Na hora, minha fome desapareceu como se nunca tivesse existido.
Levantei rápido, ajustando os óculos no rosto — um gesto quase automático quando estou prestes a tomar as rédeas da situação.
— Chame todos os repositores. Inclusive os que ainda estão no intervalo. — falei, sem margem para questionamentos.
Augusto acenou e, como se já tivesse previsto minha ordem, em poucos minutos estava de volta, ladeado pelos rapazes. Todos atentos, como soldados esperando o próximo comando.
A excitação estava ali, disfarçada sob meu tom firme. Freezers novos significavam mais do que espaço para mercadoria. Significavam avanço, imagem, impacto no cliente.
E eu faria questão de supervisionar cada centímetro de onde eles seriam colocados.
Depois de todo o trabalho pesado para apenas retirar os freezers do caminhão e colocá-los no chão do mercado, finalmente consigo respirar um pouco mais aliviada.
Ver aqueles equipamentos sendo levados e posicionados, um a um, no lugar certo, me trouxe uma sensação de conquista que não sei explicar. Era como se cada freezer fosse mais do que metal e vidro — eram peças de um futuro que eu tanto desejo construir.
Peguei o celular, não resisti.
Comecei a filmar, registrando cada detalhe com brilho nos olhos.
Em seguida, enviei os vídeos para o Igor.
Ele não demorou nem um minuto para visualizar e responder:
— “Vamos arrebentar!!!”
Soltei uma risada sozinha, imaginando a empolgação dele do outro lado da tela. Típico de meu irmão caçula — intenso, exagerado, mas sempre acreditando em nós.
E essa fé dele, de alguma forma, me dá forças.

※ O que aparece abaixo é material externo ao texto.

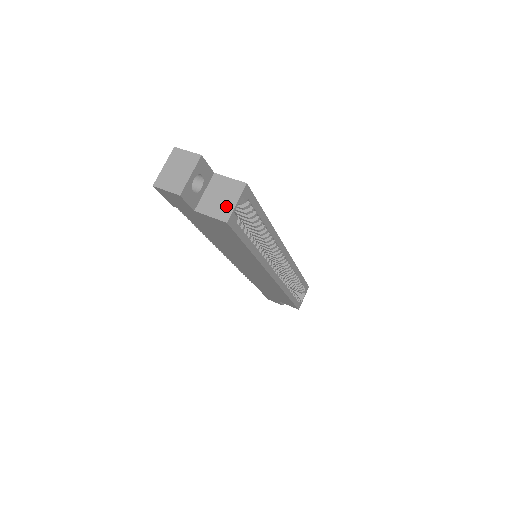
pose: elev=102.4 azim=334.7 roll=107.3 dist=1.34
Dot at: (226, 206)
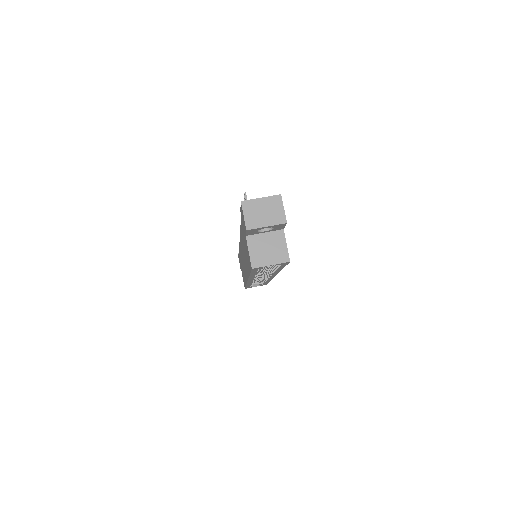
Dot at: (264, 259)
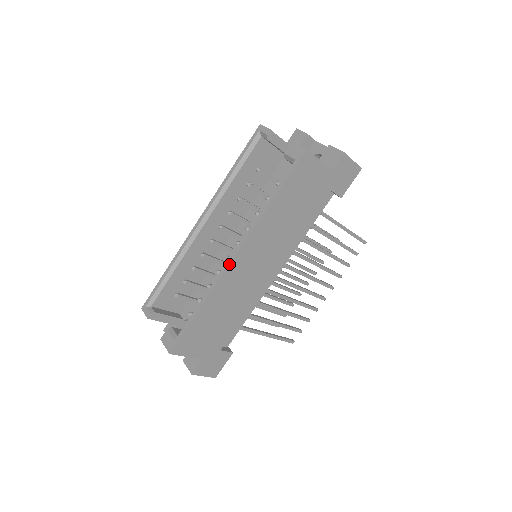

Mas, como nada sai perfeito, no meio do movimento percebo um dos funcionários começando a instalar os freezers de forma completamente errada.
De imediato, minha expressão mudou.
Caminhei até ele e, com voz firme, quase cortante, falei:
— Assim não!!!
Ele parou, assustado, enquanto os outros se entreolharam em silêncio.
Controle é essencial.
E aqui, no meu mercado, cada detalhe tem que ser do jeito certo — ou não será feito.